What is Model Parallelism and Why Do We Need It?
Why ML Scaling is Different
Traditional web services scale by adding more stateless servers. ML systems are fundamentally different. A model is a large stateful artifact - a 7B parameter LLM is 14GB in float16. You cannot simply spin up more servers; each server needs the model loaded in memory. Loading takes 30-60 seconds for large models. Memory is the constraint, not CPU.

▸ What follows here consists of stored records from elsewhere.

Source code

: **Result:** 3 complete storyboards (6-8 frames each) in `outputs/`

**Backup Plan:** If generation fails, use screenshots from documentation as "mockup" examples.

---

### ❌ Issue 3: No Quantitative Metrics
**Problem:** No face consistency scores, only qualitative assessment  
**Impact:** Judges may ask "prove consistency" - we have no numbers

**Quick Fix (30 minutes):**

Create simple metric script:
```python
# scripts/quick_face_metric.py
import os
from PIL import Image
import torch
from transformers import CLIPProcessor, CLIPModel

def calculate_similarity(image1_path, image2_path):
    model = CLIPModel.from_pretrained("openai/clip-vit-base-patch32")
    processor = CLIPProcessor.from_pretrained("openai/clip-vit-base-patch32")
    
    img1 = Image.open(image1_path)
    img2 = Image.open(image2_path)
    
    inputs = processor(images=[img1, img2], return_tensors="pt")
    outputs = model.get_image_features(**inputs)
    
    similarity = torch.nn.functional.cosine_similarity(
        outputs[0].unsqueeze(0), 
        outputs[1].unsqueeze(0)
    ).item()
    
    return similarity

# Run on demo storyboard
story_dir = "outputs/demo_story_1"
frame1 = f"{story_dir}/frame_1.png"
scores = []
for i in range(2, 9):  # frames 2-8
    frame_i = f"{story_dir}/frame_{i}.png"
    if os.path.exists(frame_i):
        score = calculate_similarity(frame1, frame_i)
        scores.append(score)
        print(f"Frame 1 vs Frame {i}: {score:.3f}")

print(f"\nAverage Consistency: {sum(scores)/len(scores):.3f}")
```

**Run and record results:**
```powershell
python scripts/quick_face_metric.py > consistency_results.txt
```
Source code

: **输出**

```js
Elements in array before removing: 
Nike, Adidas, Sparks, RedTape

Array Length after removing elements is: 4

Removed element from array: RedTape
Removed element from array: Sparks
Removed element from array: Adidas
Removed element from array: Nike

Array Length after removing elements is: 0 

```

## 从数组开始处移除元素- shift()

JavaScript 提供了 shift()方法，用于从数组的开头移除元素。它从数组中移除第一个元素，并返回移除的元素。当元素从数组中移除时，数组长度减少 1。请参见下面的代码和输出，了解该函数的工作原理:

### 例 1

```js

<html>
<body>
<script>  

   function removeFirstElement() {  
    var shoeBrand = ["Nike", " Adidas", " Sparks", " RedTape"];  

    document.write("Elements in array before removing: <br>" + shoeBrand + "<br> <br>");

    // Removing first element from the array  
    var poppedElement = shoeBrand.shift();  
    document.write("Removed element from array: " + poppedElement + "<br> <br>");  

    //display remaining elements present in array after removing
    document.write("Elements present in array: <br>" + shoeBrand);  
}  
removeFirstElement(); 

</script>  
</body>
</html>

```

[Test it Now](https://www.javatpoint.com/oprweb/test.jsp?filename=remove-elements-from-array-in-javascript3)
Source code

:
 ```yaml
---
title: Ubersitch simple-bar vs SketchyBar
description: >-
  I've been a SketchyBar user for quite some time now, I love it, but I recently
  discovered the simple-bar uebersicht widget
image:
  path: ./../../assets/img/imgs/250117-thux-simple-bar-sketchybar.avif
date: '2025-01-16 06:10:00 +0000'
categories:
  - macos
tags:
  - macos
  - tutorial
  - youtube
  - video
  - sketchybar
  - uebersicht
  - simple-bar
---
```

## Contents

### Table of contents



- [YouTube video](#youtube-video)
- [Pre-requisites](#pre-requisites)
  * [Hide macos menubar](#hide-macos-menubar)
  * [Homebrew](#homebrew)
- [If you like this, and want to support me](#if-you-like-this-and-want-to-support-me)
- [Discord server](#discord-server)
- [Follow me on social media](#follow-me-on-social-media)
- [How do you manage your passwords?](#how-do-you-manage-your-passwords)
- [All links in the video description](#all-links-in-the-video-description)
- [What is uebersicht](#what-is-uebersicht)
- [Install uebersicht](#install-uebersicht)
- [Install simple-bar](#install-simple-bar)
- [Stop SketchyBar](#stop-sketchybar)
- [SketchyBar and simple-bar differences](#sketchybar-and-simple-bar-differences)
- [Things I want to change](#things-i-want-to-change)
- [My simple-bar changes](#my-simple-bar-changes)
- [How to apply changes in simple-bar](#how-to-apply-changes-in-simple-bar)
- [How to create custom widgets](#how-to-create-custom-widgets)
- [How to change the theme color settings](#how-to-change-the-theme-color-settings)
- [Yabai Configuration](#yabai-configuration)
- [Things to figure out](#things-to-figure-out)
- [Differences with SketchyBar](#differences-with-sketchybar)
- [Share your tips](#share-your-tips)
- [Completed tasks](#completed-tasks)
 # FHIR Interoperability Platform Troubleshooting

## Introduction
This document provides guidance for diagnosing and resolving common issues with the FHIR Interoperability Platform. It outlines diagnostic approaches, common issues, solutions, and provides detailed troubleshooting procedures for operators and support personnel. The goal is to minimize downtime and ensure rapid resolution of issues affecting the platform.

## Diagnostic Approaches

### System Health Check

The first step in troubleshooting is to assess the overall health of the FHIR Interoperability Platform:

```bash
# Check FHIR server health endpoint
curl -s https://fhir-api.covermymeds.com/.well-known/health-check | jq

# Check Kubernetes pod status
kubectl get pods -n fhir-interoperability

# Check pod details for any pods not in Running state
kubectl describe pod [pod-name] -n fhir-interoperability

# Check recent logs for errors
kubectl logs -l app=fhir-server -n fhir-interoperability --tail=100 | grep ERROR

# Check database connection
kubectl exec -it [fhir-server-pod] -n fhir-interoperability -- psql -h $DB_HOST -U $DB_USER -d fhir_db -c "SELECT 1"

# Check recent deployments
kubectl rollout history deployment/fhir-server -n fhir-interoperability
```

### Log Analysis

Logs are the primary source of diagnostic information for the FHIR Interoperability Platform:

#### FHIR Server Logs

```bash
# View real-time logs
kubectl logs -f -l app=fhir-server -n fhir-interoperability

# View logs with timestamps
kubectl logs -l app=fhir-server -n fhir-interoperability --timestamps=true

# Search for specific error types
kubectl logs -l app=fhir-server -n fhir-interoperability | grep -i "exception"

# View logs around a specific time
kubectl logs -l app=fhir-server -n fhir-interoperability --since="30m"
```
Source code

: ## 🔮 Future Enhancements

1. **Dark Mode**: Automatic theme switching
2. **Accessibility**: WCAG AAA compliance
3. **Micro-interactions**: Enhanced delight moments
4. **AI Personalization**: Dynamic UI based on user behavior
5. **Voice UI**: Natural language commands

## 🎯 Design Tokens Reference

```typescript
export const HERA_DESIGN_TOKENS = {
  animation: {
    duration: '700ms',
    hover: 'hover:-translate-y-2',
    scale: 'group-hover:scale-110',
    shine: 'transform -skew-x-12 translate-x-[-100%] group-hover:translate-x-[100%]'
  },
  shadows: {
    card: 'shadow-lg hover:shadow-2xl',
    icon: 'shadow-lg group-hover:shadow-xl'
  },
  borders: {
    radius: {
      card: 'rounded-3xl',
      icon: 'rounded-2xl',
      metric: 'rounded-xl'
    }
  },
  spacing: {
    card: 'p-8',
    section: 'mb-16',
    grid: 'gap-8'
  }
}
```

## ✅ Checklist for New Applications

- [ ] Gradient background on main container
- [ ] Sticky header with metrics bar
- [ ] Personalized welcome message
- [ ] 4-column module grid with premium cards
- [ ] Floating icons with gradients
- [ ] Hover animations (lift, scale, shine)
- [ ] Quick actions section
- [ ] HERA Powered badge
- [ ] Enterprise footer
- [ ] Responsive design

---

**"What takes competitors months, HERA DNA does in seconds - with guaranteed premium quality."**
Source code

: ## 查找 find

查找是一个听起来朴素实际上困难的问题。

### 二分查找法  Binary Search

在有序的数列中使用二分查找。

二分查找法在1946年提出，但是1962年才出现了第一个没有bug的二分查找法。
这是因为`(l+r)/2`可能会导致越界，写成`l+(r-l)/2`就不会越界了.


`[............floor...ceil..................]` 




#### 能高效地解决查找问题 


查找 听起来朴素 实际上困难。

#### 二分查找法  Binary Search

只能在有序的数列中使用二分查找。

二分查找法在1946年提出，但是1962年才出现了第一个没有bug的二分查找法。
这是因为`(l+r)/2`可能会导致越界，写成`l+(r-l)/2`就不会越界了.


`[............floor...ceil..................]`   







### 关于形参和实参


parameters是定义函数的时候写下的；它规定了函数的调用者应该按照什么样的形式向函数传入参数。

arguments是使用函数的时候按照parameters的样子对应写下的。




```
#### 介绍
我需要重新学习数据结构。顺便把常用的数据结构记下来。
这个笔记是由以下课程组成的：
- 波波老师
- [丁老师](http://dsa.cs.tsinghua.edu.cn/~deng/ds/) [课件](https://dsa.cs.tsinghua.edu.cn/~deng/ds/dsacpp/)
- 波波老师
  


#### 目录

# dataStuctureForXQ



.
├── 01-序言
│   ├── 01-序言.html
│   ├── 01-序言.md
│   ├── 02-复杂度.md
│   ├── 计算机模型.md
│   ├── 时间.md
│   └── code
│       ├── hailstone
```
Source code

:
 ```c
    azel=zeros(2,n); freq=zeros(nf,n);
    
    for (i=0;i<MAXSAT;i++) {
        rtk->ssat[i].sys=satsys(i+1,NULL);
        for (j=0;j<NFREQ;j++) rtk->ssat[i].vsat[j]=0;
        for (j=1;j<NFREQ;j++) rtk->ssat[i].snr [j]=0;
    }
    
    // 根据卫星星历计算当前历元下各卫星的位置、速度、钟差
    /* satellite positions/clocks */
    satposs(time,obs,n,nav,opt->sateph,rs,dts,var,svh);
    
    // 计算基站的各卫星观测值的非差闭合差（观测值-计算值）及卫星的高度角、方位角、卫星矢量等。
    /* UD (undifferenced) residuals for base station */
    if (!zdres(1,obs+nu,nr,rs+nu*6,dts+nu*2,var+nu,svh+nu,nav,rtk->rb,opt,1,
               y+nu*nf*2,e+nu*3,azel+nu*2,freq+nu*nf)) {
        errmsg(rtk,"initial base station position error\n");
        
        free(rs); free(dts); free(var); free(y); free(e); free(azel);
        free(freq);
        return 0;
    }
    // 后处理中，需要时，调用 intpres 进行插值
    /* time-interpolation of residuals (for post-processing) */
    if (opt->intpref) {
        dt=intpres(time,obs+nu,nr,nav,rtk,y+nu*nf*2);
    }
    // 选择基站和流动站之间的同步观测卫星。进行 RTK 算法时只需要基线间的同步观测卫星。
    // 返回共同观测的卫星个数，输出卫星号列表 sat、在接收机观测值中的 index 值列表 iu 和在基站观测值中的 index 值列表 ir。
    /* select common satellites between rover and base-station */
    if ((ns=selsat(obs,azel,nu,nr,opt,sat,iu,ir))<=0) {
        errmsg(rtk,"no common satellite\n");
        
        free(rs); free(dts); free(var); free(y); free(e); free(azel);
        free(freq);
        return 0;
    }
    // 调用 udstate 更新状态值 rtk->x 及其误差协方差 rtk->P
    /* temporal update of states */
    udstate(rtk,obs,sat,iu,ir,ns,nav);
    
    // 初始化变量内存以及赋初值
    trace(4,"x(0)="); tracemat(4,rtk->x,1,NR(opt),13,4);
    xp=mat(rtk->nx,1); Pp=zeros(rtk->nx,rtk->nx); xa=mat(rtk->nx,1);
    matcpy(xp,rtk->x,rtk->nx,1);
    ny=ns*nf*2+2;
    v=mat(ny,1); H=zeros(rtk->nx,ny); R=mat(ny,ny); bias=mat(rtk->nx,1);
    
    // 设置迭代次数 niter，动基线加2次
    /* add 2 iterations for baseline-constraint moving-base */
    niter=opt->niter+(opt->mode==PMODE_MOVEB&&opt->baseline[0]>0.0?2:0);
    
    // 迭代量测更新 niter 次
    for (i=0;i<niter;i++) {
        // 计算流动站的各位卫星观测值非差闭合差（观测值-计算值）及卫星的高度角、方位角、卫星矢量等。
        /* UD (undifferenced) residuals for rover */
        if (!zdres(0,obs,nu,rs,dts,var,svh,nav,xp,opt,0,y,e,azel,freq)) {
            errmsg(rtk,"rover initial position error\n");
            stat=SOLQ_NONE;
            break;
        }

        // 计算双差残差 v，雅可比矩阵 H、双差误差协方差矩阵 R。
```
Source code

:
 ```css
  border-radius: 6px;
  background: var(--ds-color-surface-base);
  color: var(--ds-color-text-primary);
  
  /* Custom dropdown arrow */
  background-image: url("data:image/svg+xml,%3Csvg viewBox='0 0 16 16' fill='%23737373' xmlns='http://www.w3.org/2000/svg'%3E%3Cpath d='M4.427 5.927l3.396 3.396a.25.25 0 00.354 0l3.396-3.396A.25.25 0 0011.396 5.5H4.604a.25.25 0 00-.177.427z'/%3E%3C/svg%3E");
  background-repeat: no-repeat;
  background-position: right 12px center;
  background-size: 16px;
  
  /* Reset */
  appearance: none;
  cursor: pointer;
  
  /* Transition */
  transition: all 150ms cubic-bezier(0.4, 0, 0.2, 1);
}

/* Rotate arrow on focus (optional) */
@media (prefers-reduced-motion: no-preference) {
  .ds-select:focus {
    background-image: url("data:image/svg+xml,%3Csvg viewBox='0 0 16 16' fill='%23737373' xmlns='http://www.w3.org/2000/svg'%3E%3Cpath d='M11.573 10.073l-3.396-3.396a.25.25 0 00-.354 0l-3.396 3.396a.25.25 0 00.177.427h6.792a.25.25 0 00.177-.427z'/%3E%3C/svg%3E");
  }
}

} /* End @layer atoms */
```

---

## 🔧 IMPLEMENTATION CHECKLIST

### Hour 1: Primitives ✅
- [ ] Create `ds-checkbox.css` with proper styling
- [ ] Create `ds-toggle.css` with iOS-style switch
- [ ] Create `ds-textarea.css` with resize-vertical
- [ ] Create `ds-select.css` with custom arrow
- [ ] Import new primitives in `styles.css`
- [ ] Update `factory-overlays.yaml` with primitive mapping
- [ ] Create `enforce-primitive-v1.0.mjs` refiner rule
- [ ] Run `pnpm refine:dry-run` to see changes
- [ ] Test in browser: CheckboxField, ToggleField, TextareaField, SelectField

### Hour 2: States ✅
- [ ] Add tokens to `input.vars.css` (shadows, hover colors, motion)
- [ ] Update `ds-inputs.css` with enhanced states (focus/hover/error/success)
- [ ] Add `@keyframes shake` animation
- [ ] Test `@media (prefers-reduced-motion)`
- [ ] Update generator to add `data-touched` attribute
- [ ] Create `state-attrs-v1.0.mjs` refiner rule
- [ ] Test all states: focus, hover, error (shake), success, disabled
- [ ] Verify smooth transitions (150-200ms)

The scaling challenge varies by phase. Training scales with data parallelism: split your dataset across GPUs, each processes a portion, gradients are synchronized. Serving scales with model replication and request batching: run multiple model copies, batch incoming requests to maximize GPU utilization. These require different architectures.
The Cost of Not Scaling
An unscaled ML system hits walls fast. At 100 requests per second, your single GPU saturates. Queue depth grows. P99 latency spikes from 100ms to 5 seconds. Users abandon. Revenue drops. The fix is not obvious: more GPUs require load balancing, model synchronization, and batching logic that your original system was not designed for.
Scaling Dimensions
ML systems scale along three axes: model parallelism (splitting one model across multiple GPUs), data parallelism (running multiple model copies on different data), and request batching (processing multiple requests together). Each addresses different bottlenecks and they can be combined.